Making tires is dirty business. About 30 percent of each of your car's shoes is made up of a filler called carbon black. It helps make the rubber more durable, and gives it its black color. It's made by the incomplete combustion of hydrocarbons (read: petroleum). Carbon black's manufacture contributes to harmful emissions, and it's in increasing demand and dwindling supply as the tire industry grows. Researchers at Ohio State University think they have found an alternative, though, and it just might be sitting in your compost pile.
Food waste, specifically eggshells and tomato skins, makes a great replacement for carbon black in tires, according to OSU scientists. In addition to being a more environmentally friendly material, it can be sourced locally (rather than imported from overseas, like much carbon black), and it diverts food waste from ending up in landfills.
Eggshells and tomato skins provide certain practical advantages when used in tires. Tomato peels offer high-tem perature stability, and ground eggshells' porous structure bonds well to rubber. They work well together, as OSU postdoctoral researcher Cindy Barrera explains, with the tires exceeding industrial performance standards. While traditional fillers usually make the rubber less flexible, "replacing different portions of carbon black with ground eggshells and tomato peels caused synergistic effects – for instance, enabling strong rubber to retain flexibility." The resulting rubber is reddish-brown, but the OSU team is looking into ways to manipulate the color.

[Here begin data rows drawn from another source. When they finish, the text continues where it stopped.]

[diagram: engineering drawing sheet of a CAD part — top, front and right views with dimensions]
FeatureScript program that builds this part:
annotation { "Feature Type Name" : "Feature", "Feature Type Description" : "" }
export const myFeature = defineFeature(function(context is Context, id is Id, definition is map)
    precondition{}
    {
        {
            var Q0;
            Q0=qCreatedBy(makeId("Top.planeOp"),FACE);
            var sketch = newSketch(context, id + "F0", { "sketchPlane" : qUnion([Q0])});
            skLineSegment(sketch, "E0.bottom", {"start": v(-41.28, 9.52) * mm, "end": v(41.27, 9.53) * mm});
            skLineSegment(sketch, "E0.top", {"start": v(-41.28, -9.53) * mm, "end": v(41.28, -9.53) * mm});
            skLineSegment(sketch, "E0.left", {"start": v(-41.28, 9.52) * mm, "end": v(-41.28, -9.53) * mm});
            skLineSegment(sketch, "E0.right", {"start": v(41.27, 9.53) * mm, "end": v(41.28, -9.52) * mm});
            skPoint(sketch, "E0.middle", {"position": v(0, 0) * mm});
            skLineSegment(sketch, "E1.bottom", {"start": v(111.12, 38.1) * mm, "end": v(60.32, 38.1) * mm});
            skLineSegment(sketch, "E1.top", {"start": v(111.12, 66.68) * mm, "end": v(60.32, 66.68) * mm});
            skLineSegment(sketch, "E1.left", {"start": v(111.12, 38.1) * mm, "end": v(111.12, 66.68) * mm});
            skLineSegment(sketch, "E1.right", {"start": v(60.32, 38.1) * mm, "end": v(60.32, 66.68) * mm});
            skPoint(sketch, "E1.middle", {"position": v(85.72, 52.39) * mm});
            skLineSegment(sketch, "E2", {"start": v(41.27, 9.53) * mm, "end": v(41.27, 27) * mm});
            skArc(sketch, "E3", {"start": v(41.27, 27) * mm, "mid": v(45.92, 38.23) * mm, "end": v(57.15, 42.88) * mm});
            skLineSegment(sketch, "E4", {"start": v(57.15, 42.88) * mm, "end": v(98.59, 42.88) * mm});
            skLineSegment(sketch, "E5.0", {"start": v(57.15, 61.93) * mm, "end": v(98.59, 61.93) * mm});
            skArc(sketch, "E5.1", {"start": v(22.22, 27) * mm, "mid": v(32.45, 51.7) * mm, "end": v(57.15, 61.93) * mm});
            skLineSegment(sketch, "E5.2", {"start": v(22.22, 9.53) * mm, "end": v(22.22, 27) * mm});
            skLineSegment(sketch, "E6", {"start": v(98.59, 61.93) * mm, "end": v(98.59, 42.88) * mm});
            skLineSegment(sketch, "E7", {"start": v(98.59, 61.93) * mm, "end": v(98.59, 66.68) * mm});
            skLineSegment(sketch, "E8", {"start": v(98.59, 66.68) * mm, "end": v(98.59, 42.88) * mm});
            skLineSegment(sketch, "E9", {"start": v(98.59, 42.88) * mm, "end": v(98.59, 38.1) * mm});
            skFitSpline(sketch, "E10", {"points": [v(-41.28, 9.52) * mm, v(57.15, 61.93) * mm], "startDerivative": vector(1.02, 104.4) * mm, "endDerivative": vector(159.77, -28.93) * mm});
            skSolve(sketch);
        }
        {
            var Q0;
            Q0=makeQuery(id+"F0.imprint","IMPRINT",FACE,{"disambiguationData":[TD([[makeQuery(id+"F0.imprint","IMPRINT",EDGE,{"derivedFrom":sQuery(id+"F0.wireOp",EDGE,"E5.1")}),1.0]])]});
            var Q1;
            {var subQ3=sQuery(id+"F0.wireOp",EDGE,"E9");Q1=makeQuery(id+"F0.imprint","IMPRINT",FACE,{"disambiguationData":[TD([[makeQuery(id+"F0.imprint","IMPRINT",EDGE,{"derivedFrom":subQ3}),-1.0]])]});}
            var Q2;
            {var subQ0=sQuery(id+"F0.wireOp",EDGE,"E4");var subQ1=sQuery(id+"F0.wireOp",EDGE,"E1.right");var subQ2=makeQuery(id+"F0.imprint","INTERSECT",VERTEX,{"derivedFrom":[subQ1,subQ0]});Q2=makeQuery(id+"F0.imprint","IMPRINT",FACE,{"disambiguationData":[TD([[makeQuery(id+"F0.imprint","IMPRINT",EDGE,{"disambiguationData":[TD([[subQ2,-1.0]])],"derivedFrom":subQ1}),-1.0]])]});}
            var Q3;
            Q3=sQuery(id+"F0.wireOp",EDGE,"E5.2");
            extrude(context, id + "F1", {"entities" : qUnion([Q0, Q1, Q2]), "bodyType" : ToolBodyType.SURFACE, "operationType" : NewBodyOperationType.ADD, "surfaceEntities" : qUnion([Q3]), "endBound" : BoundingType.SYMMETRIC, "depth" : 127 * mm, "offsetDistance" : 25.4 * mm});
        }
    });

While carbon black is no longer in surplus, eggshells and tomato skins are cheap and abundant. Americans consume almost 100 billion eggs and 13 million tons of tomatoes each year. Half of those eggs and most tomatoes are processed in food factories, which discard the shells and skins. As such, Katrina Cornish, Endowed Chair in Biomaterials at OSU says these factories would be the go-to source for the new filler material, as opposed to collecting scraps at the household level.
The technology for these biowaste-based tires has been licensed to a company called EnergyEne, which is owned by Prof. Cornish, for further development, according to Phys.org.